Once securely tied up, you can walk over the jetty to get an ice cream, burger, or the toasties, which are my favourite, at Dan’s Shack, just behind the seating area at Ferry Nab. It is quieter than the main town; a great place to take in the views after your journey around the island. You don’t need to be a very experienced kayaker to do the journey, just remember to look out for the red buoys which indicate where the larger touring boats can go, as you’ll want to stay out of their way, as I can’t imagine you’ll want to go over large waves and risk a lot of water in your boat.
Even after visiting for years, only recently did my myself and my family discover the caves there are to explore. This was found through a TikTok, where we saw a video of new places, and new activities we hadn’t thought of doing before whilst in Windermere. The Rydal caves are accessible for families as the walk is only half an hour or so before you reach the first cave; then it is up to you for how far you wish to go. You can also walk above the caves to soak in the views, these are a lot steeper than the initial walk, and are much more of a climb, are but worth it for the scenery and photos you can take.

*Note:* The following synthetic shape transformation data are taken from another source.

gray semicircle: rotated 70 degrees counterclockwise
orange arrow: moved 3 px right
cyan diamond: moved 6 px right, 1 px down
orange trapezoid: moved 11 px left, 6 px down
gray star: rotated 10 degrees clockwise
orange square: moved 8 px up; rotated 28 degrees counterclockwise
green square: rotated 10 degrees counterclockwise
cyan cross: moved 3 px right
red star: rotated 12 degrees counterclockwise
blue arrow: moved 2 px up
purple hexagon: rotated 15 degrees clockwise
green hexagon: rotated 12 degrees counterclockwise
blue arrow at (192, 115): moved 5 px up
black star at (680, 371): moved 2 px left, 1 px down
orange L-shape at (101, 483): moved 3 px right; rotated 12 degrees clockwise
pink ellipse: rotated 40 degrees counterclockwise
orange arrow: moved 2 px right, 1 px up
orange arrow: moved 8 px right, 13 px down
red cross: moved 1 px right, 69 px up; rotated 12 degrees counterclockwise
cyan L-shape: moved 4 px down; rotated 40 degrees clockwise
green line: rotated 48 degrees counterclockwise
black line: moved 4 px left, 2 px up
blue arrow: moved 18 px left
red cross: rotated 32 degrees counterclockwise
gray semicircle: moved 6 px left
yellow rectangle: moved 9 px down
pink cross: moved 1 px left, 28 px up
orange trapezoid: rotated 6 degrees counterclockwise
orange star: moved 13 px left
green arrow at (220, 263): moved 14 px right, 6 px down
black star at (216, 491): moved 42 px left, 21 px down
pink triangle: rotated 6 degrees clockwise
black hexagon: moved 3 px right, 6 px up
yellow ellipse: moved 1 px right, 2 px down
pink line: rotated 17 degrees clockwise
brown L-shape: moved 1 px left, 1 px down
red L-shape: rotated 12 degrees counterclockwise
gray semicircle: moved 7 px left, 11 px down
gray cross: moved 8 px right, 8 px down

Get out there and explore! Sometimes you have to put on a brave face, getting in the cold water and wincing until your shoulders are in, a positive attitude can really shape your experience. Windermere isn’t a heated pool sadly with tiles and crystal-clear water. The unknown can be scary at times, but memories will be made if you immerse yourself in a new adventure. The time of year you visit can really affect this, you can’t expect to sunbathe in the middle of May, so pick your battles, and book a stay where you can hope the weather is at its finest. Unfortunately, sun cannot be guaranteed, but end of July to the middle of August has always been great weather when I have visited, so I wish you the same luck.